Supplied passage: Begin
Rajasthan had been the rightful jewel of India, stocked full of treasures such as Udaipur, Jodhpur and Jaipur with their utterly dazzling fortresses, temples and palaces. An easy day’s ride would take us into Uttar Pradesh and Agra, a fairly grotty, charmless Indian city, a slimy oyster yet one that contained a singularly beautiful pearl; the Taj Mahal. On the appointed day, we were up early and out for a 6:30am start to get to the gates for sunrise, when the Taj opens.
The Taj Mahal; the approach through the entrance gates manages to shield all views of what lies within so that the first glimpse through the huge entry portal is all the more staggering. Shimmering in the morning sun the Taj was breathtakingly beautiful with the eye being drawn to the huge pearl-like dome at the apex of a series of magnificent gardens and mirror ponds. Three of the four corner-post minarets had been covered with scaffolding for cleaning / maintenance, marring the symmetry and beauty perhaps just a little. Emperor Shah Jahan built the mausoleum in the 17th century for his third and favourite wife, Mumtaz Mahal, who died giving birth to their 14th child. He decided to build a vision on earth of what he imagined her heavenly abode might look like and the Taj Mahal was the result. Construction took around twenty years and involved over 20,000 builders and artisans, with specialists being brought in from as far away as Europe. The work must have placed a huge demand on the Empires resources and was opposed by Shah’s sons. His third son, Aurangzeb, eventually overthrew his father and had him imprisoned in Agra Fort. We visited the splendid fort in the afternoon and gazed back along the Yamuna River from the spot where Shah Jahan spent the remainder of his life gazing at his creation from his prison window. The view reminded me briefly of work; from a distance, the Taj looks just like a launch site with a clutter of gleaming radomes and four streamline ready-to-go rockets all hacked out of the tropical landscape.
Supplied passage: End
Prompt 1:
List every city named in the Taj Mahal passage.
Prompt 2:
Quote the Taj Mahal passage word for word, everything from "Rajasthan had been" down to "the Taj opens.".
Given information: Begin
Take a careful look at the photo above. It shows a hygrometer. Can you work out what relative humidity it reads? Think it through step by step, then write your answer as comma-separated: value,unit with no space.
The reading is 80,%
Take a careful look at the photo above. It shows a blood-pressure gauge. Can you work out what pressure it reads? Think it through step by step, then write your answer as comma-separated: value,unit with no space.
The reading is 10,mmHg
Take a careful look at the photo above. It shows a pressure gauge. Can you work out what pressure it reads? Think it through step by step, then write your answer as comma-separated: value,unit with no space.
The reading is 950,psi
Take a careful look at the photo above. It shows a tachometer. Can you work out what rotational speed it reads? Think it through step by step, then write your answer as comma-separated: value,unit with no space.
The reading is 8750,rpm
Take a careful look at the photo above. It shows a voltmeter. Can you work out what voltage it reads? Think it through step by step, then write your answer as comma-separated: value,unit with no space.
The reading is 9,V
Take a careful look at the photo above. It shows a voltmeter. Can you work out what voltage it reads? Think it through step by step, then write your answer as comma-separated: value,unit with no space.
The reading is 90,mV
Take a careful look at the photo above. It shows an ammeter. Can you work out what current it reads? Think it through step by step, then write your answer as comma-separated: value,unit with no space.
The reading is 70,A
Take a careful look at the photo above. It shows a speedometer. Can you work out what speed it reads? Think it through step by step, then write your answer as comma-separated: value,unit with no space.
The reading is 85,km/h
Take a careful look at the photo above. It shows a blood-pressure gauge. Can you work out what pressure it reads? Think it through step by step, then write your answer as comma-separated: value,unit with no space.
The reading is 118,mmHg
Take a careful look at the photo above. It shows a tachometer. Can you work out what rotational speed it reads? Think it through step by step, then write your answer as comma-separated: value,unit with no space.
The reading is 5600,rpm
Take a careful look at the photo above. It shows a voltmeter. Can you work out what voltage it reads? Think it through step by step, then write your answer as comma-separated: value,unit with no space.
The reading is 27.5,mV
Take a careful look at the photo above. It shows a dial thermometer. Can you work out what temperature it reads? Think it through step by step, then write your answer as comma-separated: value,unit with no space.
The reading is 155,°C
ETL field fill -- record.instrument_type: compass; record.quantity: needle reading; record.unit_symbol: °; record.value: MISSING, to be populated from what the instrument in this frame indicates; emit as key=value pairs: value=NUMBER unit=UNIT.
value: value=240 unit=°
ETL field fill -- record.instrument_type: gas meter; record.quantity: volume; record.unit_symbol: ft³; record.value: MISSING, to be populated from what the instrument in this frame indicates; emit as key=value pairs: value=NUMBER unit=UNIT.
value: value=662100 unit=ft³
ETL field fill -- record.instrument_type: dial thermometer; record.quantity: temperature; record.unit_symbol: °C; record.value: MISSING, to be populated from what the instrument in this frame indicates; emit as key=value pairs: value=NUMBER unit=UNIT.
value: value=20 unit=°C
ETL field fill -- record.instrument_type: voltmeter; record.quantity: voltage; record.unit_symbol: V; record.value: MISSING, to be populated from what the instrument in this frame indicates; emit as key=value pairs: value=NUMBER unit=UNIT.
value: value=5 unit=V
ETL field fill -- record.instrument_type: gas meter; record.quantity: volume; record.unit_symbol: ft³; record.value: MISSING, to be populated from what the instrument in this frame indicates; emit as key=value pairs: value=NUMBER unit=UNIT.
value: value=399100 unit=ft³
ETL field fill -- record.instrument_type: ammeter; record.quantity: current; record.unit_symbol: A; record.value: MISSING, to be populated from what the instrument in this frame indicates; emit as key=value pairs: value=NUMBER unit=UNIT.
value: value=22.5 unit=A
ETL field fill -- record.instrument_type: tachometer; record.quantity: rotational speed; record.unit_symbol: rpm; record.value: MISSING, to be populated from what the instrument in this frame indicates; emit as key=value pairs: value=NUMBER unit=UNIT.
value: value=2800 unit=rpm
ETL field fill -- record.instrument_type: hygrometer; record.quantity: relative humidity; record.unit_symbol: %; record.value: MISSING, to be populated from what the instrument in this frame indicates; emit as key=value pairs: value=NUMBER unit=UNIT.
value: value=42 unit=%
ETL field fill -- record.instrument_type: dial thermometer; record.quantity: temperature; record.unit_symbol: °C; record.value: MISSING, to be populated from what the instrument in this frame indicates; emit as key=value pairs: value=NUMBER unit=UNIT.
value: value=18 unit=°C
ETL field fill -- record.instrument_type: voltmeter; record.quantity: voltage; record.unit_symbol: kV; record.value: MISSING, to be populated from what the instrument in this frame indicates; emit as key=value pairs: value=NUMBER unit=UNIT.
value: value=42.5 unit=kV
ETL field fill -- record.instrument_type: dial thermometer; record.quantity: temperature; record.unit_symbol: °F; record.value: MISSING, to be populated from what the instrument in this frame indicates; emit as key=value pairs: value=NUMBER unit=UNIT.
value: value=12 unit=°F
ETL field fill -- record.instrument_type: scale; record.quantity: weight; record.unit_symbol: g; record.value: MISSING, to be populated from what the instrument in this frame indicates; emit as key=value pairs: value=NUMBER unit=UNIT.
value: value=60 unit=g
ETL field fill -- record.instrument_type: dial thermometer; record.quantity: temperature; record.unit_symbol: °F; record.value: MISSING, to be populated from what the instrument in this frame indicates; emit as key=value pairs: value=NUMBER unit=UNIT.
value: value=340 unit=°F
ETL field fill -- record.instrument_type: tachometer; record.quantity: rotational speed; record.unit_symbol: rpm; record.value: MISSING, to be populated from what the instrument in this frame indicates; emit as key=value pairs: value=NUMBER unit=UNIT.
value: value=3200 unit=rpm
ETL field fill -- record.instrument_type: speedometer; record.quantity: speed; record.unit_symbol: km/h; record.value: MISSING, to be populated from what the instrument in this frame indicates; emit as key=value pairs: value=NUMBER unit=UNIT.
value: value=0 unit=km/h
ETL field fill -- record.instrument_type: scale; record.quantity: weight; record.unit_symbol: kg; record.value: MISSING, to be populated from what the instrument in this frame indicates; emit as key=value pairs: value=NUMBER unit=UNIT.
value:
Given information: End
Output 1:
Udaipur, Jodhpur, Jaipur, Agra

Output 2:
Rajasthan had been the rightful jewel of India, stocked full of treasures such as Udaipur, Jodhpur and Jaipur with their utterly dazzling fortresses, temples and palaces. An easy day’s ride would take us into Uttar Pradesh and Agra, a fairly grotty, charmless Indian city, a slimy oyster yet one that contained a singularly beautiful pearl; the Taj Mahal. On the appointed day, we were up early and out for a 6:30am start to get to the gates for sunrise, when the Taj opens.